━━ Provided passage ━━

# HEY LISA STRSS



## Irish Hills Farm (Jun 26, 2008)

Ernie sent me a picture of you from the Area 2 show.




Yep, he sure did.



Picture of you and Scooter.





You wanna see it ???


----------



## Leeana (Jun 26, 2008)

I wanna see it


----------



## strass (Jun 26, 2008)

It's in Los Angeles right now, but I would love to see the pic.


----------



## Irish Hills Farm (Jun 26, 2008)

strass said:


> It's in Los Angeles right now, but I would love to see the pic.


It's?? lol ok hold on let me resize it....

CLEAR THE RING....

Here they come.....

It's Lisa & Scooter!!!


----------



## Leeana (Jun 26, 2008)

VERY VERY Nice


----------



## txminipinto (Jun 26, 2008)

All right Lisa!


----------



## Erica (Jun 26, 2008)

Whoo-Hoo Lisa!!!

Even got good "colors"......those are my old HS colors, all my years in basketball


----------



## strass (Jun 26, 2008)

Ah-ha-ha-ha!!!

That is hilarious! I am so going to save this one for later use and/or Photo Shopping.

Those are Ernesto’s colors, aren’t they? (Reckon that would make sense.) I’m wondering if he was tied up in a stall somewhere while she was driving. She’s been known to Cart-Jack unsuspecting show-goers.


----------



## txminipinto (Jun 26, 2008)

Leave her alone, MIKE! She looks good! I haven't seen YOU in a cart.



Much less in one WITHOUT a basket.


----------



## Lisa Strass (Jun 27, 2008)

Thanks for posting that picture!!!! Now, why didn't I get a copy yet??!!!!!!!

Yep, that is my first entry into the Modern arena! I thought I'd start out nice and easy with something like ROADSTER.



Hee-Hee. Driving Scooter was a lot of fun. Thank you Ernie for letting me drive him, and thank you Sheryl for helping get him cleaned up.





Scooter is the first Modern I've ever gotten to drive (that weekend no less), and he can go FAST.





Now, if only I had unlimited time and money... Modern Roadster is my favorite class!

And yes, I stole the outfit from Ernie after I cart-jacked him.


----------



## Irish Hills Farm (Jun 27, 2008)

Lisa, aren't you heading to the Ada show this weekend?


----------



## strass (Jun 27, 2008)

Yup, just as soon as we get off work and she can beat me into getting everything loaded.


----------



## Irish Hills Farm (Jun 27, 2008)

Well alright, that's all I'm going to say.





Good luck at the show.





That pic of you and Scooter is going up on Ernie's site here in a bit.


----------



## Erica (Jun 27, 2008)

Have fun and do good Lisa and Mike........wish I was going, but am sitting at work right now as well.....


----------

━━━
━━ Data extract ━━

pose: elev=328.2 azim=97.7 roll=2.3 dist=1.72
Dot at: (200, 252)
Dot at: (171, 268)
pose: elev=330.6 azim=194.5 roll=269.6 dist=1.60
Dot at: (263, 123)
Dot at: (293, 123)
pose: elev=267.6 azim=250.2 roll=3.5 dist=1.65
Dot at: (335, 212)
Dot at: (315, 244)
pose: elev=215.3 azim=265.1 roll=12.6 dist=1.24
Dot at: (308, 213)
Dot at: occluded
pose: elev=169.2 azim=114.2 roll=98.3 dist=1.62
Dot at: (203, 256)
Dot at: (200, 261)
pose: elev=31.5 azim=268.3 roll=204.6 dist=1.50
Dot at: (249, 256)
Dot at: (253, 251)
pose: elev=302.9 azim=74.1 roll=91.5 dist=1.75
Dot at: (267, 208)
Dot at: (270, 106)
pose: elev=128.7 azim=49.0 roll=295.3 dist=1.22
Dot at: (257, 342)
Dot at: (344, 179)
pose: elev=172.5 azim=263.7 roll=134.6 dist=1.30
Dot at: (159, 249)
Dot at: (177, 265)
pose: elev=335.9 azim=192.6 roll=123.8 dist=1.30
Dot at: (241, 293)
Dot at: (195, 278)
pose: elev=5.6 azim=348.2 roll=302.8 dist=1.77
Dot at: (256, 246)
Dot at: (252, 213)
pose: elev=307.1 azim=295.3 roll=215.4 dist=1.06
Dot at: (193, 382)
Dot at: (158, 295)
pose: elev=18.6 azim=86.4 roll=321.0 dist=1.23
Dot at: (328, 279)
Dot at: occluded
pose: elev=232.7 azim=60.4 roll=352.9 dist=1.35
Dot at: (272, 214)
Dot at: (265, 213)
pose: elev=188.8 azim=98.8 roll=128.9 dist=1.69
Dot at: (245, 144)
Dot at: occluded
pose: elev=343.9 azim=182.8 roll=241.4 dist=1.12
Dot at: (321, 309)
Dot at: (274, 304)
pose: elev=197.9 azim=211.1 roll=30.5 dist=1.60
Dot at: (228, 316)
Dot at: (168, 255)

━━━

* Exercise set *
A. In the forum thread, which class does Lisa Strass call her favorite?
B. Which usernames appear as posters in the forum thread? List each one once.
The rows above are separate material and have no connection to the forum thread.

* Complete answers *
A. Modern Roadster

B. Irish Hills Farm, Leeana, strass, txminipinto, Erica, Lisa Strass